== PROBLEM TO WORK ON ==
Arrange each line of the data as a Markdown table with the columns "Row" and "Text", numbering the rows and omitting blank lines. Leave the pictures out of the table.

== DATA FOR ANALYSIS ==
====
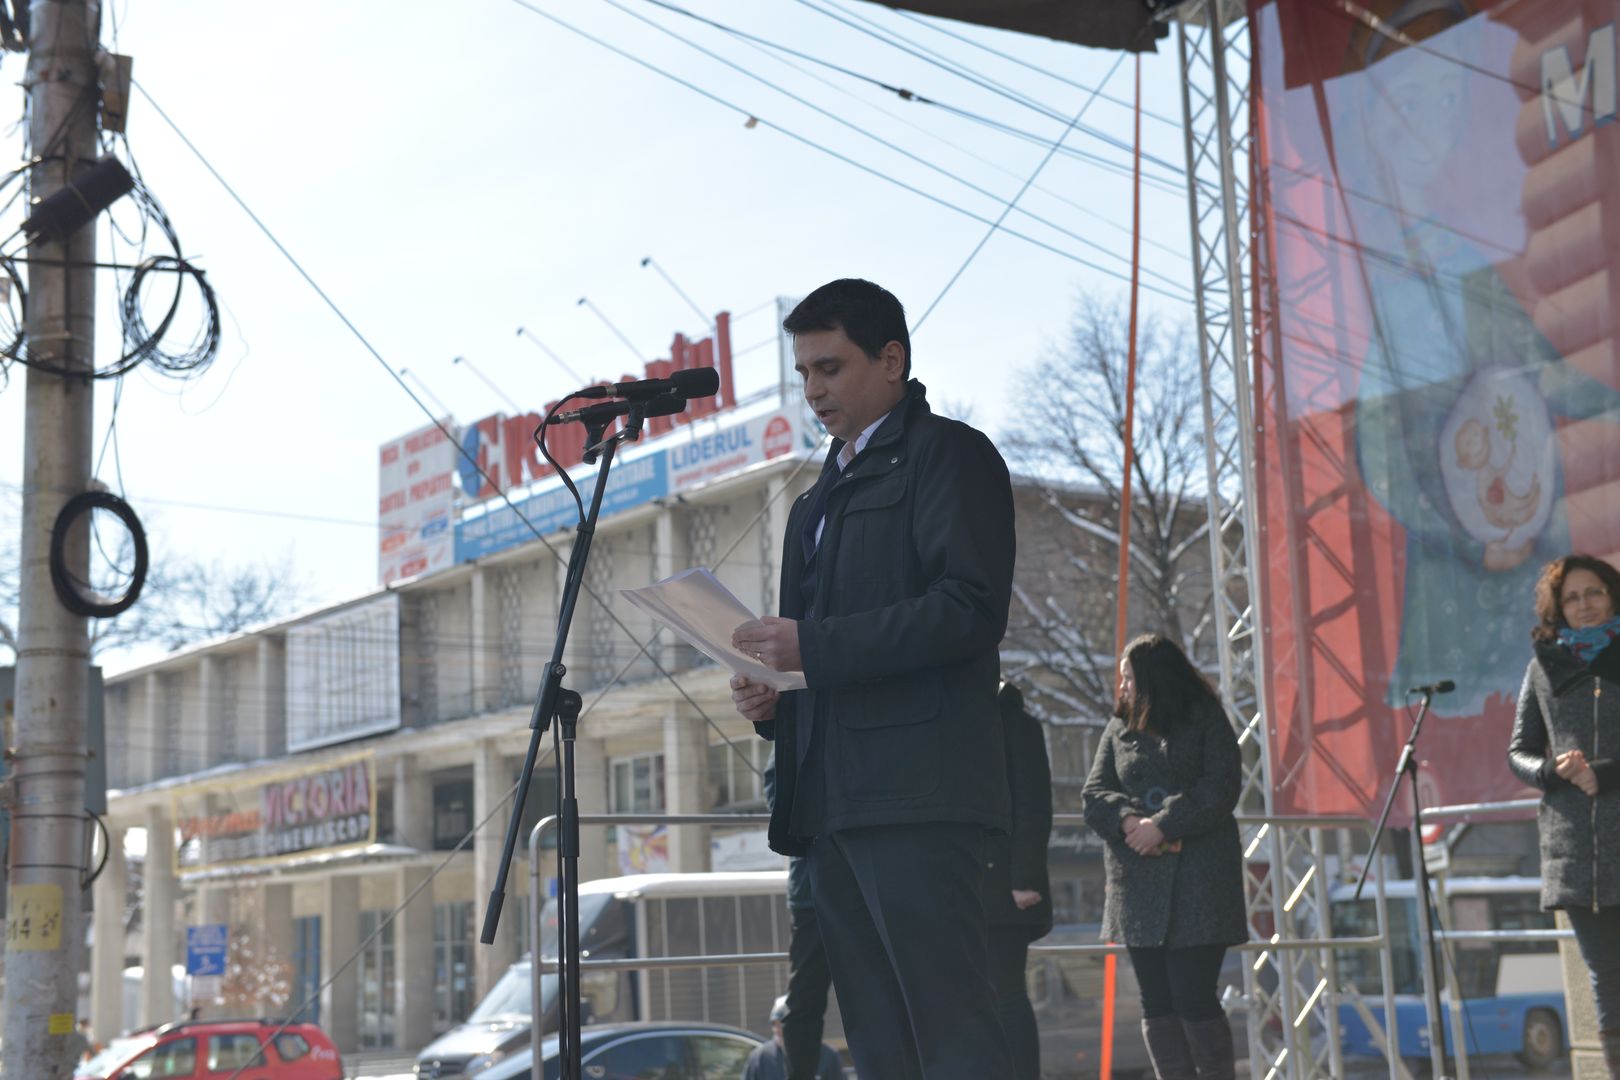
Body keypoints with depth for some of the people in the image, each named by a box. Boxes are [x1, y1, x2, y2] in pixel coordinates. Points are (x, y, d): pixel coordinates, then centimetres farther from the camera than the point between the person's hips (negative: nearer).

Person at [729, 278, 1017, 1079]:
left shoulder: (950, 454, 1)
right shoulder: (819, 498, 25)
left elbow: (972, 608, -13)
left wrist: (812, 646, -17)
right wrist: (771, 693, 6)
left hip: (915, 789, -8)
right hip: (831, 798, 8)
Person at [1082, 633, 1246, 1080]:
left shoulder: (1206, 720, 4)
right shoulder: (1119, 729, 16)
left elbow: (1221, 788, -7)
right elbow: (1094, 792, 8)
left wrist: (1163, 824, -17)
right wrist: (1127, 820, -12)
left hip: (1198, 879, -4)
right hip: (1138, 881, 4)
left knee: (1194, 996, -9)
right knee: (1157, 1000, 3)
====
== ANSWER AREA ==
| Row | Text |
|---|---|
| 1 | Body keypoints with depth for some of the people in the image, each named by a box. Boxes are [x1, y1, x2, y2] in pixel coordinates. Points are (x, y, d): pixel coordinates, then centimetres farther from the camera than the point between the person's hips (negative: nearer). |
| 2 | Person at [729, 278, 1017, 1079]: |
| 3 | left shoulder: (950, 454, 1) |
| 4 | right shoulder: (819, 498, 25) |
| 5 | left elbow: (972, 608, -13) |
| 6 | left wrist: (812, 646, -17) |
| 7 | right wrist: (771, 693, 6) |
| 8 | left hip: (915, 789, -8) |
| 9 | right hip: (831, 798, 8) |
| 10 | Person at [1082, 633, 1246, 1080]: |
| 11 | left shoulder: (1206, 720, 4) |
| 12 | right shoulder: (1119, 729, 16) |
| 13 | left elbow: (1221, 788, -7) |
| 14 | right elbow: (1094, 792, 8) |
| 15 | left wrist: (1163, 824, -17) |
| 16 | right wrist: (1127, 820, -12) |
| 17 | left hip: (1198, 879, -4) |
| 18 | right hip: (1138, 881, 4) |
| 19 | left knee: (1194, 996, -9) |
| 20 | right knee: (1157, 1000, 3) |